Academy 'failed its pupils in terrible ways'
Alan McLean KC, representing the Edinburgh Academy Survivors group, told the hearing nine former pupils had taken their own lives.
He described how pupils were subject to "disproportionate, sadistic corporal punishment", and violence and homophobic bullying was also common among pupils.
"Edinburgh Academy failed its pupils in terrible ways," he said.
"Pupil on pupil sexual abuse took place."
Calum McNeill KC, representing Edinburgh Academy, said the physical abuse that occurred was "brutal" and "unrestrained" while "serious sexual abuse was widespread and continued undetected".
Although corporal punishment was legal in private schools until 2000, Mr McNeill said: "It is clear that beatings took place which were not punishment."
He said: "The atmosphere of fear and constant vigilance against injustice is something the school is deeply ashamed [of]."
'Significant efforts' to bring perpetrator to trial
Following the allegations against Wares, efforts are in place to extradite him to Scotland to face charges.
Lord Advocate Dorothy Bain KC, said she is aware of the frustration at the length of time this has taken, putting delays down to the COVID pandemic.
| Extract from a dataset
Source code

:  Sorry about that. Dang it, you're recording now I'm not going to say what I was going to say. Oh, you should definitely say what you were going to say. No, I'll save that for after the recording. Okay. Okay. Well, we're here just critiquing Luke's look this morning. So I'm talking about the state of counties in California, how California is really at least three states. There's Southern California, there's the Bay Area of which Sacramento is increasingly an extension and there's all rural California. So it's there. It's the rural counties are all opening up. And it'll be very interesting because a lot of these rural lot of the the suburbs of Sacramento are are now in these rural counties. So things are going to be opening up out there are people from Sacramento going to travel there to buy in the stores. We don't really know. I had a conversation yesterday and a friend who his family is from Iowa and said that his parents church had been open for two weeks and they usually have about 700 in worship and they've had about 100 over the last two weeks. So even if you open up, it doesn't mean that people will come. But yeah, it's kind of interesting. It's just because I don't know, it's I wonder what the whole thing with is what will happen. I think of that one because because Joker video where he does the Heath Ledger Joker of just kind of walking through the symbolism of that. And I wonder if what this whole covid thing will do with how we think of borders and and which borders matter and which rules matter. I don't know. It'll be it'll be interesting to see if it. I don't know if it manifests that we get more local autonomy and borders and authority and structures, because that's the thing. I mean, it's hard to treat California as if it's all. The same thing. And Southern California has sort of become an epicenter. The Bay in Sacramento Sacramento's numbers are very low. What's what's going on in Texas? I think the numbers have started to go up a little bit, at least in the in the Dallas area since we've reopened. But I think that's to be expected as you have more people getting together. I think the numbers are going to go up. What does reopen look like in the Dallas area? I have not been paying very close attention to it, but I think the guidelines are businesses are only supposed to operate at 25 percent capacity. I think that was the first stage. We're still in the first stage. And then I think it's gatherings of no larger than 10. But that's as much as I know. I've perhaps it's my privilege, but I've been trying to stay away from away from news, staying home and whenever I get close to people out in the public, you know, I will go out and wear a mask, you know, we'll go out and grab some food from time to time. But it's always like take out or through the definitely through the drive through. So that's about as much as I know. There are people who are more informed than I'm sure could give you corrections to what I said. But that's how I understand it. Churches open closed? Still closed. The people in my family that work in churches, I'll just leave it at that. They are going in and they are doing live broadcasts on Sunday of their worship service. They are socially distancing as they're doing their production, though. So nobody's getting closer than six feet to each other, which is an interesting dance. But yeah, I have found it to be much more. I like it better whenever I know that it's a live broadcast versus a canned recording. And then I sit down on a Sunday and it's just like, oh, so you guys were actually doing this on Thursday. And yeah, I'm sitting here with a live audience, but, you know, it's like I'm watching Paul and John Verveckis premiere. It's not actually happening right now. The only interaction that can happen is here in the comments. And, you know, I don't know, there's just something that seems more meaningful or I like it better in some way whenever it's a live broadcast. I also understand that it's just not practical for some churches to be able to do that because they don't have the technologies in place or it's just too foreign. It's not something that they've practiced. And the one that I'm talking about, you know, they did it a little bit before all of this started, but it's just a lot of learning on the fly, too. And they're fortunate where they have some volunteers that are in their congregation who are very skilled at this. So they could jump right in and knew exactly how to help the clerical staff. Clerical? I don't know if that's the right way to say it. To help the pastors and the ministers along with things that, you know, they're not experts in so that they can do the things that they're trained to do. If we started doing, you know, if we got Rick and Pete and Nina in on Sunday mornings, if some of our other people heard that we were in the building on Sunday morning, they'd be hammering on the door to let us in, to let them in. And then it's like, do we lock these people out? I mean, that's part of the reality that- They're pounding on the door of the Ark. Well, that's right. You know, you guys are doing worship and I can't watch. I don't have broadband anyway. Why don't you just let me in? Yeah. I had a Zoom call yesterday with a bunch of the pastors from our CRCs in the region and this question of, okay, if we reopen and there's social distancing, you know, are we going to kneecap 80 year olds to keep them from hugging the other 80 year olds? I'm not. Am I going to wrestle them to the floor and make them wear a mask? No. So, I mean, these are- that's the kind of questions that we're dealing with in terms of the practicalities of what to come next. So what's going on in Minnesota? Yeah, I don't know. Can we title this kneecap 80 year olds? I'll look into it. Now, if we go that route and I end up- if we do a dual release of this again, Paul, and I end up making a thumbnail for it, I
"In 2020 we were told that the extradition had been ordered but that the accused's surrender would be delayed due to pandemic travel restrictions. We were later told that he had exercised his right to appeal," she said.
"Appeal procedure in South Africa is different in timescale and approach to here."
Police Scotland have also launched an investigation into the allegations.
The inquiry, before Lady Smith, continues.